北京五輪日本代表野球4位は、本当に星野監督だけの責任か? | 独断と偏見の日記帳

独断と偏見の日記帳

国際結婚した男の日々の言いたい放題のブログです。

 今日から9月。新学期も始まりますが・・・・。天気が不安定。今日から二学期が始まる長女は、なんかグデェーっという感じで学校に行きました。


 さて、昨日、昼、TBSで緊急特番で北京五輪の野球の顛末を放送していました。


 週刊新潮でも星野ジャパンの大罪とか評する記事を掲載していたこともあり、少々興味を持って見たのですが、結局、そこで感じたのは星野監督の采配云々よりも、サッカーと同様、選手自身の問題もあるんじゃないかと。そして、そこに比例して日本のプロ野球選手や日本球界の五輪に対する意識の問題もあったのではないかと思ってしまいました。
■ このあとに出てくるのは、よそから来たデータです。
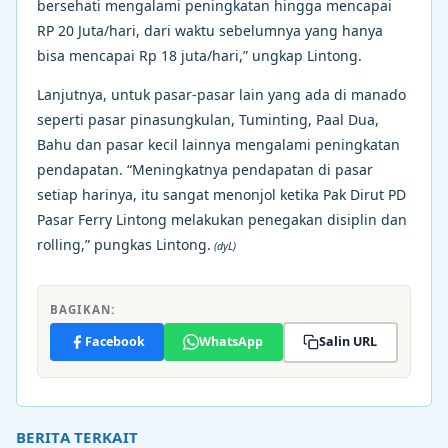
bersehati mengalami peningkatan hingga mencapai
RP 20 Juta/hari, dari waktu sebelumnya yang hanya
bisa mencapai Rp 18 juta/hari,” ungkap Lintong.
Lanjutnya, untuk pasar-pasar lain yang ada di manado
seperti pasar pinasungkulan, Tuminting, Paal Dua,
Bahu dan pasar kecil lainnya mengalami peningkatan
pendapatan. “Meningkatnya pendapatan di pasar
setiap harinya, itu sangat menonjol ketika Pak Dirut PD
Pasar Ferry Lintong melakukan penegakan disiplin dan
rolling,” pungkas Lintong.
(dyL)
BAGIKAN:
Facebook
WhatsApp
Salin URL
BERITA TERKAIT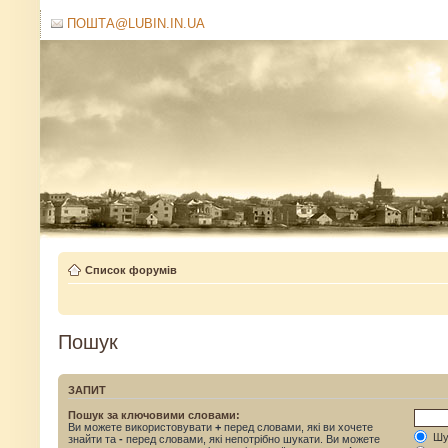
ПОШТА@LUBIN.IN.UA
Список форумів
Пошук
ЗАПИТ
Пошук за ключовими словами:
Ви можете використовувати
+
перед словами, які ви хочете
Шук
знайти та
-
перед словами, які непотрібно шукати. Ви можете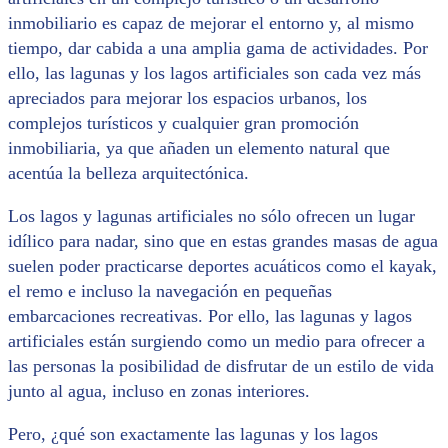
inmobiliario es capaz de mejorar el entorno y, al mismo
tiempo, dar cabida a una amplia gama de actividades. Por
ello, las lagunas y los lagos artificiales son cada vez más
apreciados para mejorar los espacios urbanos, los
complejos turísticos y cualquier gran promoción
inmobiliaria, ya que añaden un elemento natural que
acentúa la belleza arquitectónica.
Los lagos y lagunas artificiales no sólo ofrecen un lugar
idílico para nadar, sino que en estas grandes masas de agua
suelen poder practicarse deportes acuáticos como el kayak,
el remo e incluso la navegación en pequeñas
embarcaciones recreativas. Por ello, las lagunas y lagos
artificiales están surgiendo como un medio para ofrecer a
las personas la posibilidad de disfrutar de un estilo de vida
junto al agua, incluso en zonas interiores.
Pero, ¿qué son exactamente las lagunas y los lagos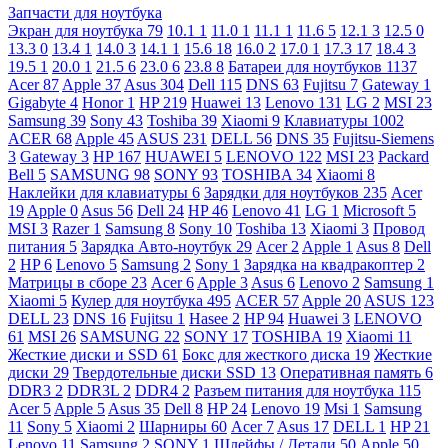
Запчасти для ноутбука
Экран для ноутбука
79
10.1
1
11.0
1
11.1
1
11.6
5
12.1
3
12.5
0
13.3
0
13.4
1
14.0
3
14.1
1
15.6
18
16.0
2
17.0
1
17.3
17
18.4
3
19.5
1
20.0
1
21.5
6
23.0
6
23.8
8
Батареи для ноутбуков
1137
Acer
87
Apple
37
Asus
304
Dell
115
DNS
63
Fujitsu
7
Gateway
1
Gigabyte
4
Honor
1
HP
219
Huawei
13
Lenovo
131
LG
2
MSI
23
Samsung
39
Sony
43
Toshiba
39
Xiaomi
9
Клавиатуры
1002
ACER
68
Apple
45
ASUS
231
DELL
56
DNS
35
Fujitsu-Siemens
3
Gateway
3
HP
167
HUAWEI
5
LENOVO
122
MSI
23
Packard
Bell
5
SAMSUNG
98
SONY
93
TOSHIBA
34
Xiaomi
8
Наклейки для клавиатуры
6
Зарядки для ноутбуков
235
Acer
19
Apple
0
Asus
56
Dell
24
HP
46
Lenovo
41
LG
1
Microsoft
5
MSI
3
Razer
1
Samsung
8
Sony
10
Toshiba
13
Xiaomi
3
Провод
питания
5
Зарядка Авто-ноутбук
29
Acer
2
Apple
1
Asus
8
Dell
2
HP
6
Lenovo
5
Samsung
2
Sony
1
Зарядка на квадракоптер
2
Матрицы в сборе
23
Acer
6
Apple
3
Asus
6
Lenovo
2
Samsung
1
Xiaomi
5
Кулер для ноутбука
495
ACER
57
Apple
20
ASUS
123
DELL
23
DNS
16
Fujitsu
1
Hasee
2
HP
94
Huawei
3
LENOVO
61
MSI
26
SAMSUNG
22
SONY
17
TOSHIBA
19
Xiaomi
11
Жесткие диски и SSD
61
Бокс для жесткого диска
19
Жесткие
диски
29
Твердотельные диски SSD
13
Оперативная память
6
DDR3
2
DDR3L
2
DDR4
2
Разъем питания для ноутбука
115
Acer
5
Apple
5
Asus
35
Dell
8
HP
24
Lenovo
19
Msi
1
Samsung
11
Sony
5
Xiaomi
2
Шарниры
60
Acer
7
Asus
17
DELL
1
HP
21
Lenovo
11
Samsung
2
SONY
1
Шлейфы / Детали
50
Apple
50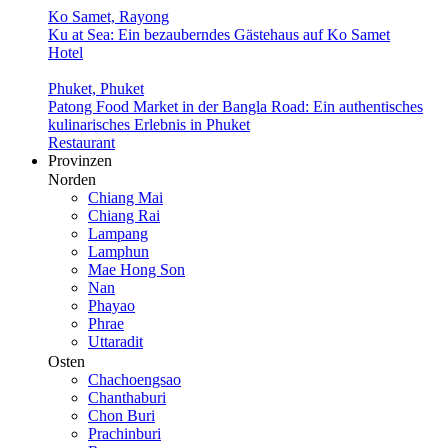
Ko Samet, Rayong
Ku at Sea: Ein bezauberndes Gästehaus auf Ko Samet
Hotel
Phuket, Phuket
Patong Food Market in der Bangla Road: Ein authentisches
kulinarisches Erlebnis in Phuket
Restaurant
Provinzen
Norden
Chiang Mai
Chiang Rai
Lampang
Lamphun
Mae Hong Son
Nan
Phayao
Phrae
Uttaradit
Osten
Chachoengsao
Chanthaburi
Chon Buri
Prachinburi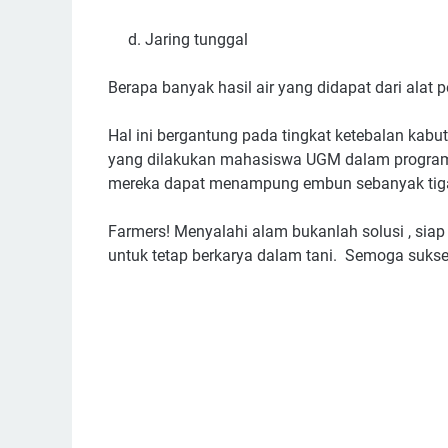
d. Jaring tunggal
Berapa banyak hasil air yang didapat dari alat
Hal ini bergantung pada tingkat ketebalan kabut
yang dilakukan mahasiswa UGM dalam program
mereka dapat menampung embun sebanyak tiga li
Farmers! Menyalahi alam bukanlah solusi , sia
untuk tetap berkarya dalam tani. Semoga suks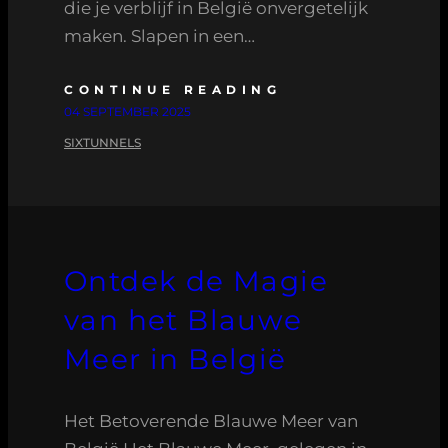
die je verblijf in België onvergetelijk
maken. Slapen in een…
CONTINUE READING
04 SEPTEMBER 2025
SIXTUNNELS
Ontdek de Magie
van het Blauwe
Meer in België
Het Betoverende Blauwe Meer van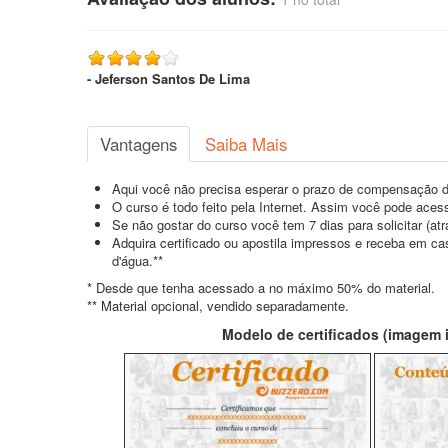
- Jeferson Santos De Lima
Vantagens
Saiba Mais
Aqui você não precisa esperar o prazo de compensação d
O curso é todo feito pela Internet. Assim você pode acess
Se não gostar do curso você tem 7 dias para solicitar (a
Adquira certificado ou apostila impressos e receba em c
d'água.**
* Desde que tenha acessado a no máximo 50% do material.
** Material opcional, vendido separadamente.
Modelo de certificados (imagem il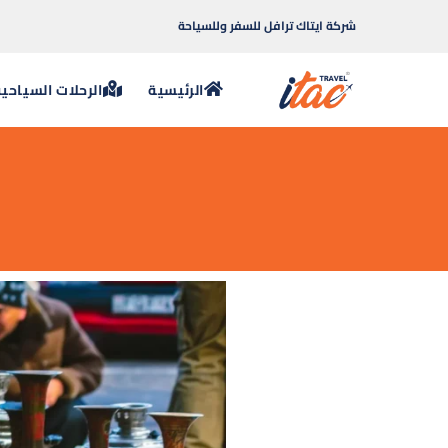
شركة ايتاك ترافل للسفر وللسياحة
الرئيسية
الرحلات السياحي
 かつて宮本選手がこういっていたことがあったそうです。「自分達は、アマの最高峰の場を奪ってしまった。だから、がんばらないといけない」と。4位が決まったとき宮本選手はいみじくも「WBCと五輪は違う」と絞り出すような声で言っていたのが印象的でした。


 わたしは、正直、星野監督が選んだ選手で、金メダルを取れるかというと??でした。なぜかというと、けが人が多く、新井に至っては五輪後骨折が発覚、川崎も疲労骨折が発覚。しかし、それ以外の選手たちは五輪が終わって、日本に帰ってきた選手たちは、とたんに活躍し始めた。


 岩瀬も村田も、上原も、阿部も・・・。著名な評論家、野球解説者たちは一様に星野監督を批判し「使い方が悪い!!」という批判を展開している。


 しかし、そうであってもプロである。経験がない、やったことがない、などとは許されない。ここでも日本のマスコミや評論家・解説者の悪いところが出ている。サッカー同様、監督批判はするが、選手の批判はしない。批判するときは、プライベートの時だけ、それ以外は全くと言っていいほど批判しない。


 たしかに監督も悪いところもあるが、じゃあ、グランドでプレーを実際にしている選手たちには問題ないかというとそうじゃないだろうと言いたいのだ。


 週刊誌には、ダルビッシュが大野コーチや星野監督に不満を漏らしたと言うが、私は別にそれはそれでいいのではないか。コーチや監督にしっかりと意見を言ってるから。しかし、問題は宮本主将に対して「何を偉そうに」と不満をもらしていたとか。


 だが、宮本主将に関しては、選手兼コーチであり、まがりなりにもWBCや五輪の経験が豊富で、星野監督からコーチとして任せられた選手である。その選手を批判するというのは、もうここで北京五輪は終わっていたということだ。


 つまり、経験豊富な選手、そして曲がりなりにも先輩である。こういった選手を批判するという行為自体問題だと思う。


 結束こそが金メダルへの近道だったはずだ。


 さらに言いたいのは、星野監督が「これがベストメンバーですか」と聞かれたときに、一瞬間をおいてから苦笑いを浮かべて「これが、私の考えているベストのメンバーですから」と答えたことが記憶に残っている。


 そのときから、本当に各球団から自由に選抜できたのかという疑問があった。本来なら、のりにのっている選手を使いたいはずだ。ところが、交渉したときに「どうぞどうぞ」という雰囲気にあったのかどうか。


 長島さんや王さんなら、快くはいどうぞ、と言うだろう。しかし、それ以外なら、誰が来てもここよく、ハイどうぞとは言わないだろう。必ず、なんだかんだといって出しても渋々という形というのがいまの球界の状況が目に見えている。


 そういう球界の体質もあるんじゃないかと思ってしまう。


 私は、正直言うと、韓国球界が五輪に向け、プロ野球リーグの公式球を五輪使用球を準備し、さらに五輪の審判を想定したストライクゾーンで公式戦を戦い、五輪の野球競技だけの期間中のみリーグ戦を中止し、準備万端整え、さらには若手選手には徴兵免除のニンジンをぶら下げたことに日韓の差が大きく出たのではないかと思うのだ。


 日本には、プロ野球の公式戦の片手間という感じがしてしょうがなかった。はたして、それでいいのかと言う疑問がよぎったのも確か。


 WBCは、プロ、五輪はアマという棲み分けはきちっとすべきではないだろうか。


 ところで、はっきり言うと、球団から自由にチョイスでき、各球団からもOKを貰える人材は、王監督と長島さんだけではないだろうか。端から見ているとそういう雰囲気が悲しいかな、そういう球界の現実が日本が頂点を目指すには障害になっているのではないかと。